▸ **Tasks**
[1] Return the section of the passage about Jahi's case between "I don’t know" and "during a code.", inclusive.
[2] Answer these questions using the passage about Jahi's case:
(a) What does the writer say they have no knowledge of on the day she arrested?
(b) If the cause was brain swelling, when did that process occur?
(c) What does CPR accomplish if done well?
[3] Continue the passage about Jahi's case, starting after its last sentence.

▸ **Passage**

>>>>

I don’t know where the 2 hours without blood supply to the brain you are talking about is coming from. I have no knowledge of a two hour code on the day she arrested. May have happened, I just haven’t seen evidence of it. I’ve seen all kinds of speculation on what caused Jahi’s brain to die. Was it lack of blood due to hemorrhage (we keep reading that she was bleeding out) or lack of blood to the brain as a result of brain swelling which occurred as a reaction to respiratory or cardiac arrest? Was it due to an obstruction in the respiratory tract caused by swelling in the throat or presence of massive quantities of blood? If it was due to brain swelling, that process occurred over a period of time after her heart was re-started, not during a code.
I’ve never seen any medical records which detail what actually happened on the day that Jahi had a respiratory or cardiac arrest, so I can’t answer your question.
The answer to that depends on whether or not the person is receiving quality CPR. CPR accomplishes what the heart beating would accomplish, if done well.

<<<<

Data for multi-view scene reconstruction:

>>>>

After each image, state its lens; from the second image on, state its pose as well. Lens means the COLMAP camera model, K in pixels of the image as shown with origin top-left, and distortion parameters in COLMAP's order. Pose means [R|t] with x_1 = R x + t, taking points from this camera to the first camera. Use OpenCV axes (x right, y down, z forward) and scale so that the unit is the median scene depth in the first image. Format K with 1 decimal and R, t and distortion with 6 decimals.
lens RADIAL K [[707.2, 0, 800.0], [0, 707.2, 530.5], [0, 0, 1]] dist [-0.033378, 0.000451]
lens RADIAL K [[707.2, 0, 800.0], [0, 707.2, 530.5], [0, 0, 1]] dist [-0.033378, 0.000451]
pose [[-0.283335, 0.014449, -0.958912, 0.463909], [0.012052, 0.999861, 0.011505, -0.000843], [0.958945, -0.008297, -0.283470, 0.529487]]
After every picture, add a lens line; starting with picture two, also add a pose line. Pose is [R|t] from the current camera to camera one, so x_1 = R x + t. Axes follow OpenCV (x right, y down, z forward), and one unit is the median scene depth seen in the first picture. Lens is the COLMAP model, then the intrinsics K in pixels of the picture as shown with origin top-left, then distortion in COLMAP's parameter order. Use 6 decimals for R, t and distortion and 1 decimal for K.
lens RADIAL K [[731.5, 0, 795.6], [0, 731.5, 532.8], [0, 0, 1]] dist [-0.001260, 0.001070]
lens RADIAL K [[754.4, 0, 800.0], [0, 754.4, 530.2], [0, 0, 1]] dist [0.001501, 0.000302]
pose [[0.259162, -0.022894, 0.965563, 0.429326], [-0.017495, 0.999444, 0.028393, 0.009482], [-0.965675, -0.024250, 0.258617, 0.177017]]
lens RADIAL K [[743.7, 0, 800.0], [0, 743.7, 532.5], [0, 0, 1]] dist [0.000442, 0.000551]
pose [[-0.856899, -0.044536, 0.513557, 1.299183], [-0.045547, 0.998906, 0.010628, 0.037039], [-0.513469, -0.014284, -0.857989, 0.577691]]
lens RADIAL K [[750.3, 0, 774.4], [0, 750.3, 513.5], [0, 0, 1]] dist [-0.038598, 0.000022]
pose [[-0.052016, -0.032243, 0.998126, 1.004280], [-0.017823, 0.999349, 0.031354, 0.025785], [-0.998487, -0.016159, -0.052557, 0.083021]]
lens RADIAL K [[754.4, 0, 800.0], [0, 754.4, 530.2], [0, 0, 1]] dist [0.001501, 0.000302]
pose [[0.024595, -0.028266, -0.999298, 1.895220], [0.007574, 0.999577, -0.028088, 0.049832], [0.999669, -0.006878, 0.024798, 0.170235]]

<<<<

▸ **Answers**
[1]
I don’t know where the 2 hours without blood supply to the brain you are talking about is coming from. I have no knowledge of a two hour code on the day she arrested. May have happened, I just haven’t seen evidence of it. I’ve seen all kinds of speculation on what caused Jahi’s brain to die. Was it lack of blood due to hemorrhage (we keep reading that she was bleeding out) or lack of blood to the brain as a result of brain swelling which occurred as a reaction to respiratory or cardiac arrest? Was it due to an obstruction in the respiratory tract caused by swelling in the throat or presence of massive quantities of blood? If it was due to brain swelling, that process occurred over a period of time after her heart was re-started, not during a code.

[2]
(a) A two hour code.
(b) Over a period of time after her heart was re-started, not during a code.
(c) What the heart beating would accomplish.

[3]
Of course. I’ve seen advance directives that allow for CPR but not intubation, or drugs only, etc.
Nrdsb4, a quick Google search on coding turned up the information that in a study of a large number of people who had gone into cardiac arrest (30,000 + people), the average length of CPR for those who had good brain function subsequently was 13 minutes. The average of those who had less favorable outcomes was 22 minutes. There was a case or perhaps cases where a person was restored to good brain function after 38 minutes. That was the longest this report contained.
I can see why they might continue for a total of 120 minutes, if Jahi’s heart keep restarting and then stopping.
This makes me aware that an Advanced Directive needs to be even more detailed than I would have guessed.
The 2 hours without blood supply to the brain comes from the news reports on Jahi’s case. That information is fairly widespread. It could of course be erroneous.
While we’re asking medical questions here, @Nrdsb4 Can you explain why the tests on Jahi showed no blood flow to the brain (when they were testing for brain death)? Why wouldn’t blood flow to her brain if her heart was beating? I mean, the vent/trach kept her body oxygenated for four years, so I’m just curious about why the brain doesn’t receive blood?
I agree with QuantMech’s points, both that this child’s spirit left her body long before she was declared dead and that there is a lot medical science still doesn’t understand. But it doesn’t sound like Milee30 is talking solely about life support in general or this case in particular.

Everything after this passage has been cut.